There are many ways. The problem is there are many different environments who all use different methods for different reasons.
To a solo developer with personal control over the entire stack, the Operating System is merely one more tool in the toolbox. That dev can pick any distro he wants and then install and configure anything he wants(as root). To a postdoc researcher in a lab using the University's shared compute cluster, leveraging the OS might not be such an obvious and easy choice. Then of course there is the whole issue that Wordpress, ruby, system software, and IDEs are all developed by very different groups of people.

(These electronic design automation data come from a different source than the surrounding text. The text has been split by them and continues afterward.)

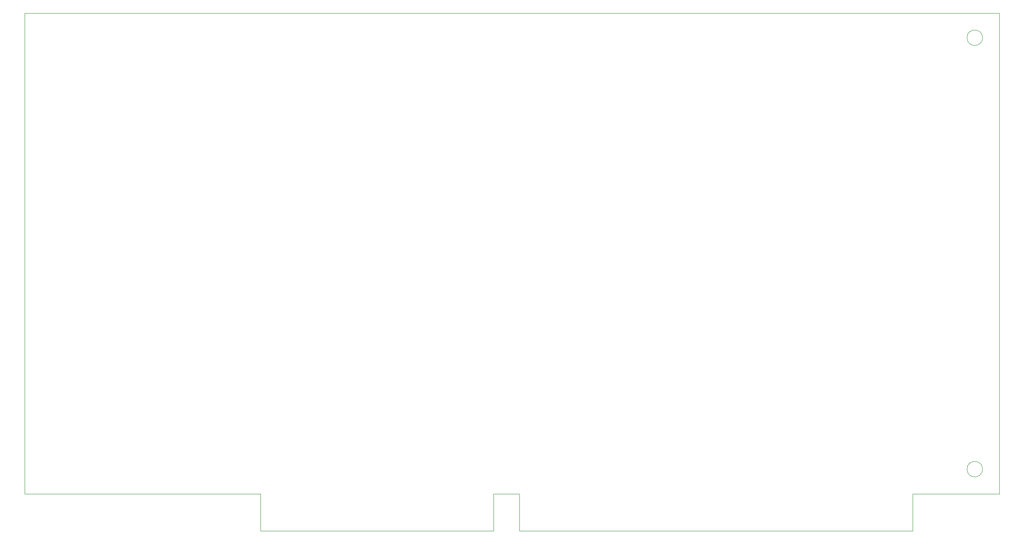
<source format=gm1>
G04 #@! TF.GenerationSoftware,KiCad,Pcbnew,7.0.7*
G04 #@! TF.CreationDate,2023-09-15T21:48:08-04:00*
G04 #@! TF.ProjectId,2 - CPU and core components (Rev 2.2),32202d20-4350-4552-9061-6e6420636f72,rev?*
G04 #@! TF.SameCoordinates,Original*
G04 #@! TF.FileFunction,Profile,NP*
%FSLAX46Y46*%
G04 Gerber Fmt 4.6, Leading zero omitted, Abs format (unit mm)*
G04 Created by KiCad (PCBNEW 7.0.7) date 2023-09-15 21:48:08*
%MOMM*%
%LPD*%
G01*
G04 APERTURE LIST*
G04 #@! TA.AperFunction,Profile*
%ADD10C,0.100000*%
G04 #@! TD*
G04 APERTURE END LIST*
D10*
X158184053Y-132144553D02*
X152850053Y-132144553D01*
X239210053Y-132144553D02*
X239210053Y-139764553D01*
X104844100Y-139764553D02*
X104844100Y-132144600D01*
X152850053Y-132144553D02*
X152850053Y-139764553D01*
X56261000Y-33084553D02*
X257117053Y-33084553D01*
X104844100Y-132144600D02*
X56261000Y-132144600D01*
X152850053Y-139764553D02*
X104844100Y-139764553D01*
X257117053Y-33084553D02*
X257117053Y-132144553D01*
X239210053Y-139764553D02*
X158184053Y-139764553D01*
X253637053Y-127064553D02*
G75*
G03*
X253637053Y-127064553I-1600000J0D01*
G01*
X56261000Y-132144600D02*
X56261000Y-33084553D01*
X253637053Y-38164553D02*
G75*
G03*
X253637053Y-38164553I-1600000J0D01*
G01*
X257117053Y-132144553D02*
X239210053Y-132144553D01*
X158184053Y-139764553D02*
X158184053Y-132144553D01*
M02*

</source>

But back to your question: configuration management tools can help with this problem. They do require some end-user investment at this stage, in no small part due to the reasons I identified above (there's not yet an ideal default that works for everyone).
Generally, configuration management tools encourage you to declare your software, modules, packages, requirements in an abstraction layer and then have the config management tool handle the messy details of whether to use apt or yum or gems. The catch right now is that you will typically have to do handle those decisions (to some extent) yourself.
Aha! Lightbulb moment. I thought that Puppet and co. (chef and so on) were about pure configuration across multiple machines. I didn't realise they were about deployment as well. In that case I guess the problem is sort of solved but then I need to start thinking a layer higher than I have been.
It would be nice if the solution to this proliferation still allowed me to think at the level of [synaptic/apt-get/dpkg] on Debian/Ubuntu/... or [yum/rpm] on Redhat/CentOS/Suse/... and so on. Do you think this is unreasonable of me?
http://leto.electropoiesis.org/propaganda/plugins-and-packag...
I hate having to individually update my Wordpress install, my Rubies, my system packages, my IDE (be it Eclipse or Android Studio), a separate TeXLive install from the OS packages, even Vim now has its own package management with Pathogen...
There must be some way to _unify_ this proliferation of software update mechanisms.
edit: It would be ironic in the extreme if Windows of all platforms manages to get this out the gate before the Linux community considering how awesome stuff like apt-get, yum, and emerge are... Oh well, just goes to show that open-source giveth with the one hand and taketh with the other.